Tout en parlant, elle se dirigea vers le jeune homme qu'elle étreignait brièvement avant de poursuivre :
« Tu n'aurais pas dû te donner cette peine, je m'en serais occupée ! »
Cluz et Ayrith échangèrent un regard paniqué à cette seule idée. Mais Maïa était manifestement consciente du manque de popularité de son pollune, car elle adressa un léger clin d'œil à Lukas avant de tirer un tabouret vers la petite table et de s'asseoir à son tour. Le plongeur attrapa un gobelet supplémentaire et servit le liquide sombre pour chacun d'entre eux. Lukas ferma à demi les paupières, savourant l'odeur riche et épicée qui faisait oublier les relents de ferraille, de crasse et de poussière de ce logis précaire.

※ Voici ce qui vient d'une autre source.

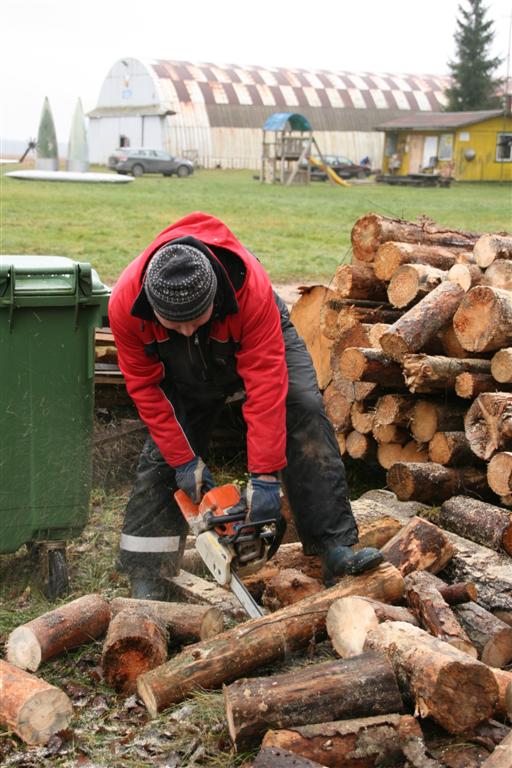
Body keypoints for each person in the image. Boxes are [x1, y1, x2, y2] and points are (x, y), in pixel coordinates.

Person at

L'impression qu'il ressentait était étrangement similaire à ce qu'il avait pu brièvement éprouver à Armatis : celle de faire partout d'un tout où il trouvait sa place, comme un rouage dans une mécanique bien rodée. Mais c'était très furtif, et il y avait toujours quelque chose ou quelqu'un pour lui rappeler qu'il n'était nulle part vraiment chez lui, en dépit de ce que tout le monde s'empressait de lui dire. Et à cet instant, il enviait Ayrith, malgré ses origines troubles et ses souvenirs absents, pour ses deux familles qui prenaient un tel soin que lui. Mais il savait aussi que personne ne lui fermait la porte, et qu'il lui incombait de faire le nécessaire pour occuper la place que chacun semblait si prompt à lui offrir.